*Problem requirements*: Your answer must be the exact lines below, starting with the line with "text [187, 162, 1053, 310]" and going on through the line with "Document page, 1275x1650 pixels.", both included, with no pictures.
* * * *
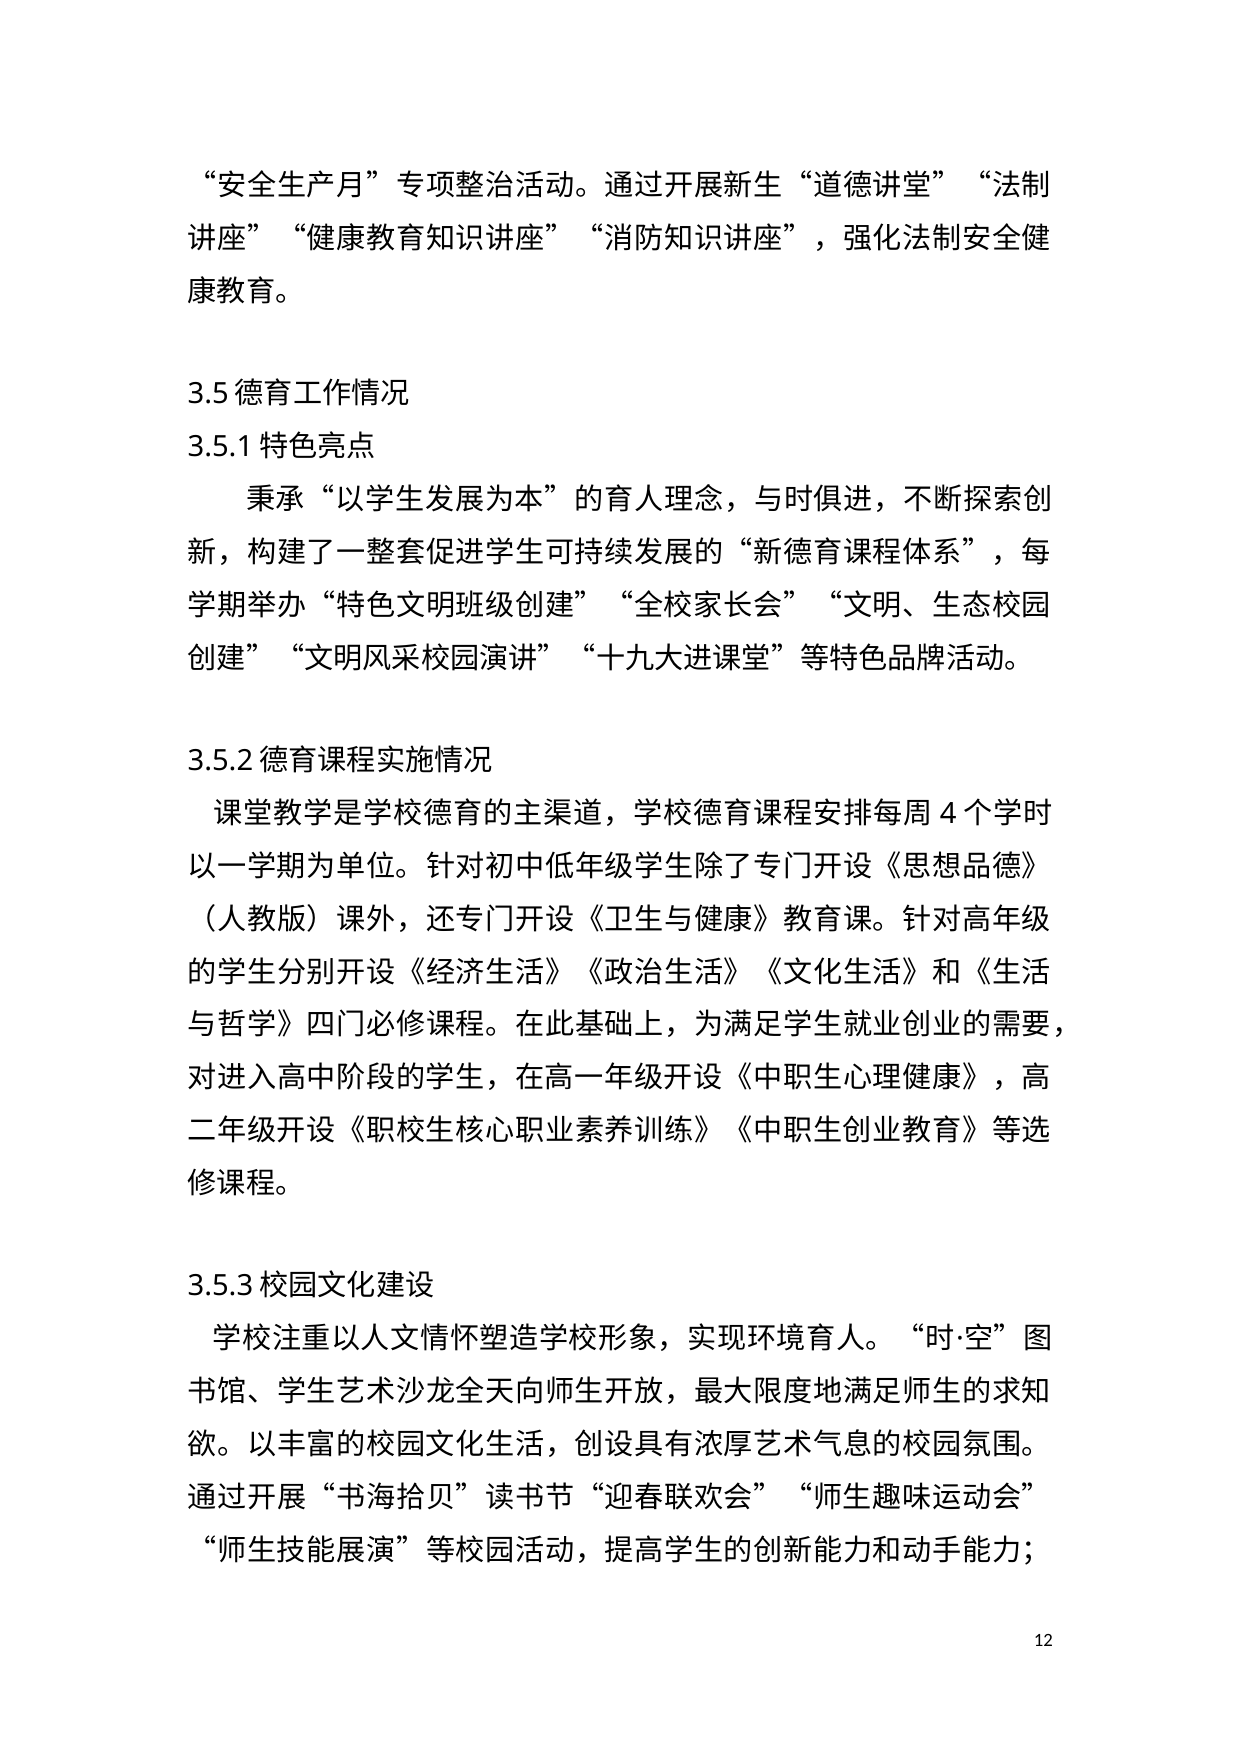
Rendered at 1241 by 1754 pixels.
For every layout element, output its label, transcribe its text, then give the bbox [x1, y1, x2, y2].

text 德育课程实施情况 [187, 737, 1053, 779]
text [187, 162, 1053, 310]
text 秉承“以学生发展为本”的育人理念，与时俱进，不断探索创新，构建了一整套促进学生可持续发展的“新德育课程体系”，每学期举办“特色文明班级创建”“全校家长会”“文明、生态校园创建”“文明风采校园演讲”“十九大进课堂”等特色品牌活动。 [187, 476, 1053, 677]
text 校园文化建设 [187, 1262, 1053, 1304]
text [187, 1315, 1053, 1568]
text 课堂教学是学校德育的主渠道，学校德育课程安排每周4个学时，以一学期为单位。针对初中低年级学生除了专门开设《思想品德》（人教版）课外，还专门开设《卫生与健康》教育课。针对高年级的学生分别开设《经济生活》《政治生活》《文化生活》和《生活与哲学》四门必修课程。在此基础上，为满足学生就业创业的需要，对进入高中阶段的学生，在高一年级开设《中职生心理健康》，高二年级开设《职校生核心职业素养训练》《中职生创业教育》等选修课程。 [187, 789, 1053, 1202]
text 特色亮点 [187, 423, 1053, 465]
text 3.5德育工作情况 [187, 370, 1053, 412]
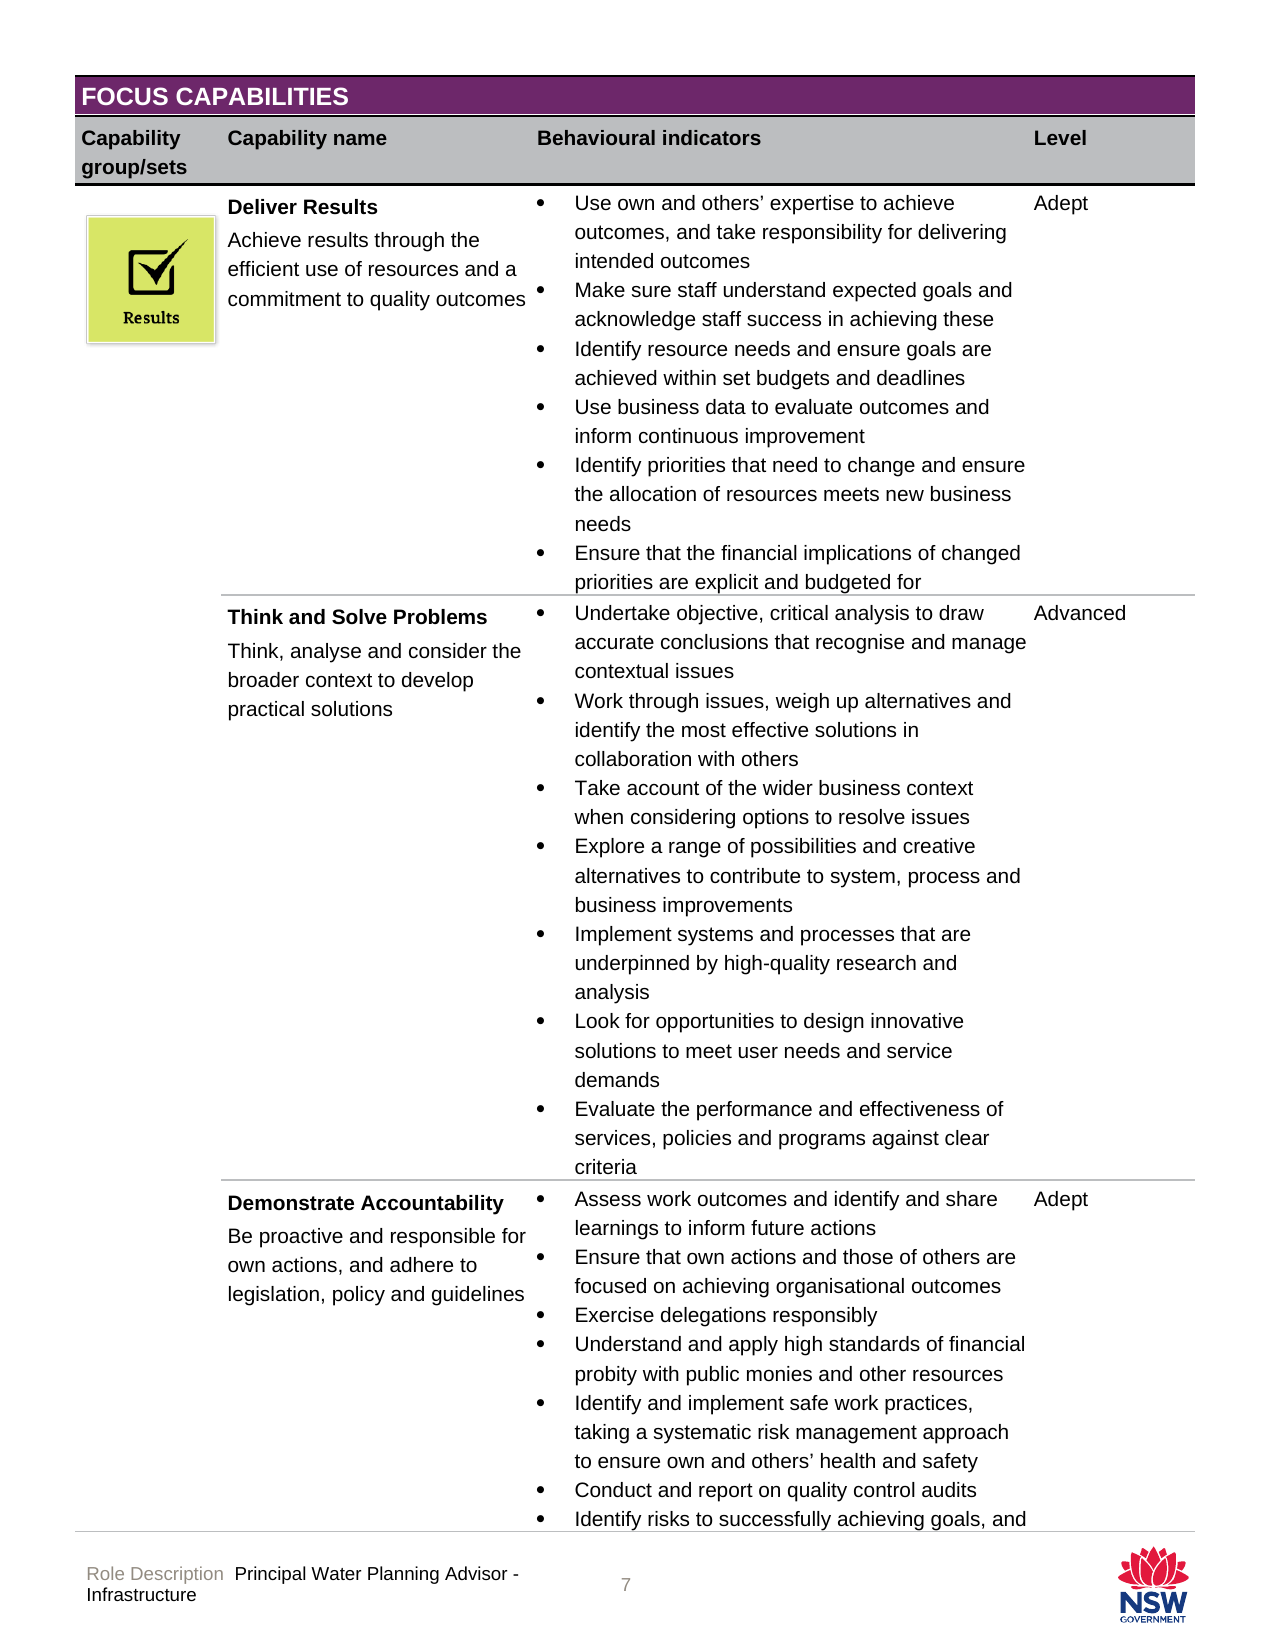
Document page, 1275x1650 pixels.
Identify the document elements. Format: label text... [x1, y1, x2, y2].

table_cell [522, 117, 531, 183]
picture [81, 209, 222, 350]
table_cell Undertake objective, critical analysis to draw accurate conclusions that recognise and manage contextual issues Work through issues, weigh up alternatives and identify the most effective solutions in collaboration with others Take account of the wider business context when considering options to resolve issues Explore a range of possibilities and creative alternatives to contribute to system, process and business improvements Implement systems and processes that are underpinned by high-quality research and analysis Look for opportunities to design innovative solutions to meet user needs and service demands Evaluate the performance and effectiveness of services, policies and programs against clear criteria [531, 596, 1028, 1179]
table_cell Adept [1028, 1181, 1195, 1531]
table_cell Level [1028, 117, 1195, 183]
table_cell Deliver Results Achieve results through the efficient use of resources and a commitment to quality outcomes [221, 186, 531, 594]
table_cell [221, 1181, 531, 1531]
table_cell Use own and others’ expertise to achieve outcomes, and take responsibility for delivering intended outcomes Make sure staff understand expected goals and acknowledge staff success in achieving these Identify resource needs and ensure goals are achieved within set budgets and deadlines Use business data to evaluate outcomes and inform continuous improvement Identify priorities that need to change and ensure the allocation of resources meets new business needs Ensure that the financial implications of changed priorities are explicit and budgeted for [531, 186, 1028, 594]
table_cell Advanced [1028, 596, 1195, 1179]
table_cell Capability group/sets [75, 117, 221, 183]
table_cell Adept [1028, 186, 1195, 594]
table_header FOCUS CAPABILITIES [75, 77, 1195, 114]
table_cell Think and Solve Problems Think, analyse and consider the broader context to develop practical solutions [221, 596, 531, 1179]
table_cell Capability name [221, 117, 522, 183]
table_cell [75, 186, 221, 1531]
table_cell Behavioural indicators [531, 117, 1028, 183]
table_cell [531, 1181, 1028, 1531]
* * * *
*Reply*:
text [187, 162, 1053, 310]
text 秉承“以学生发展为本”的育人理念，与时俱进，不断探索创新，构建了一整套促进学生可持续发展的“新德育课程体系”，每学期举办“特色文明班级创建”“全校家长会”“文明、生态校园创建”“文明风采校园演讲”“十九大进课堂”等特色品牌活动。 [187, 476, 1053, 677]
text 校园文化建设 [187, 1262, 1053, 1304]
text [187, 1315, 1053, 1568]
text 课堂教学是学校德育的主渠道，学校德育课程安排每周4个学时，以一学期为单位。针对初中低年级学生除了专门开设《思想品德》（人教版）课外，还专门开设《卫生与健康》教育课。针对高年级的学生分别开设《经济生活》《政治生活》《文化生活》和《生活与哲学》四门必修课程。在此基础上，为满足学生就业创业的需要，对进入高中阶段的学生，在高一年级开设《中职生心理健康》，高二年级开设《职校生核心职业素养训练》《中职生创业教育》等选修课程。 [187, 789, 1053, 1202]
text 特色亮点 [187, 423, 1053, 465]
text 3.5德育工作情况 [187, 370, 1053, 412]
Document page, 1275x1650 pixels.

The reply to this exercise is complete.